Street Costume of an Italian Nobleman, Thirteenth Century
The revolt of Parma, on the 16th of June, 1247, obliged Frederick to resume his arms at a moment when he was least disposed. The friends and relatives of Pope Innocent IV, the Guelf nobles of the houses of Corregio, Lupi, and Rossi, re-entering Parma, whence they had been exiled, triumphed over their adversaries, and in their turn expelled them from the city. Frederick was determined at any price to recover Parma. He sent for a numerous band of Saracens from Apulia, commanded by one of his natural sons, named Frederick, to whom he gave the title of king of Antioch. He assembled the Lombard Ghibellines, under the command of another of his illegitimate sons, named Hans or Hensius, called by him king of Sardinia, and whom he had made imperial vicar in Lombardy. Ezzelino arrived, too, at his camp from the Veronese march, with the militias of Padua, Vicenza, and Verona, and the soldiers whom he had raised in his hereditary fiefs.

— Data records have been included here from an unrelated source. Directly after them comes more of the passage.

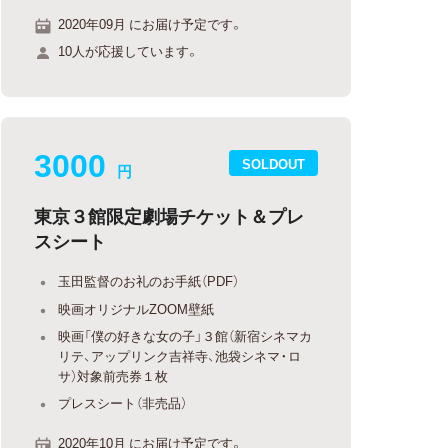
2020年09月 にお届け予定です。
10人が応援しています。
3000
SOLDOUT
円
東京３館限定劇場チケット＆プレ
スシート
玉田監督のお礼のお手紙（PDF）
映画オリジナルZOOM壁紙
映画「僕の好きな女の子」３館（新宿シネマカ
リテ、アップリンク吉祥寺、池袋シネマ・ロ
サ）対象前売券１枚
プレスシート（非売品）
2020年10月 にお届け予定です。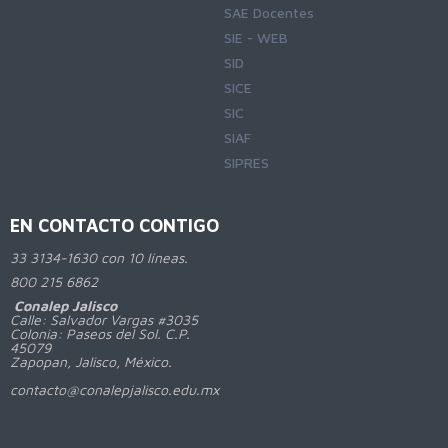
SAE Docentes
SIE - WEB
SID
SICE
SIC
SIAF
SIPRES
EN CONTACTO CONTIGO
33 3134-1630 con 10 líneas.
800
215 6862
Conalep Jalisco
Calle: Salvador Vargas #3035
Colonia: Paseos del Sol. C.P.
45079
Zapopan, Jalisco, México.
contacto@conalepjalisco.edu.mx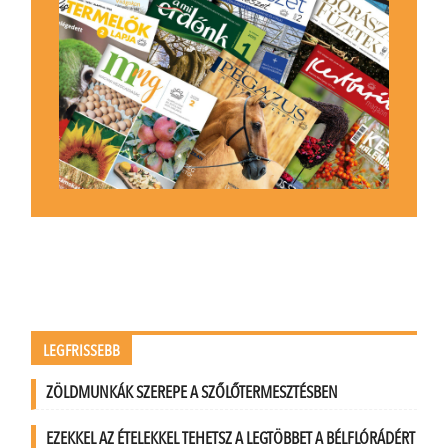
LEGFRISSEBB
ZÖLDMUNKÁK SZEREPE A SZŐLŐTERMESZTÉSBEN
EZEKKEL AZ ÉTELEKKEL TEHETSZ A LEGTÖBBET A BÉLFLÓRÁDÉRT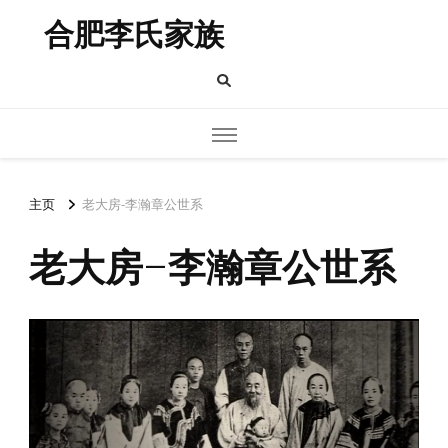
合肥李氏家族
主页
老大房-李瀚章公世系
老大房-李瀚章公世系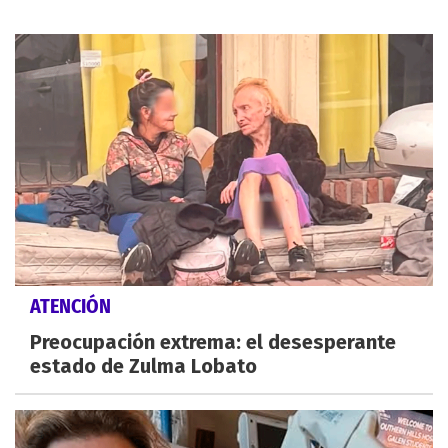
ATENCIÓN
Preocupación extrema: el desesperante
estado de Zulma Lobato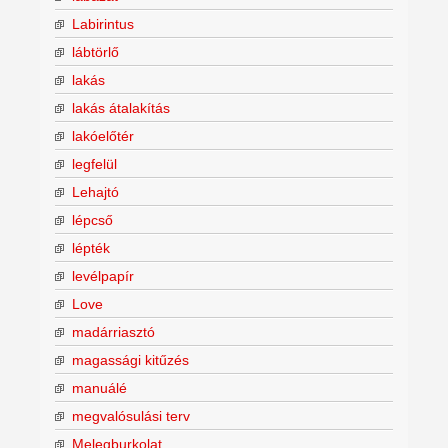
Labirintus
lábtörlő
lakás
lakás átalakítás
lakóelőtér
legfelül
Lehajtó
lépcső
lépték
levélpapír
Love
madárriasztó
magassági kitűzés
manuálé
megvalósulási terv
Melegburkolat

On the other side, the Guelfs of Lombardy hastened to send succour to a city which had just sacrificed itself for them. The Milanese set the example; the militias of Mantua, Piacenza, and Ferrara followed it; and the Guelfs, who had been exiled from Reggio, Modena, and other Ghibelline cities, thinking they served their country in fighting for their faction, arrived in great numbers to shut themselves up in Parma. Frederick was prevented from hanging the hostages given previous to the revolt, before the walls of the city, by the militia of Pavia, who declared it was with the sword of Ghibelline soldiers only, and not with that of the executioner, that they would secure the throne of the emperor. The siege made little progress; the winter had begun, but Frederick persisted in his attempt. He proclaimed his determination to raze Parma to the ground, and to transfer those of the inhabitants who should be spared into his fortified camp, of which he would make a new town, called Vittoria. This camp, which he quitted on a hawking party, on the 8th of February, 1248, was in his absence surprised by a sortie of a Guelf army from Parma, taken, and pillaged; his soldiers were dispersed, and the emperor had the humiliation of being forced to raise the siege.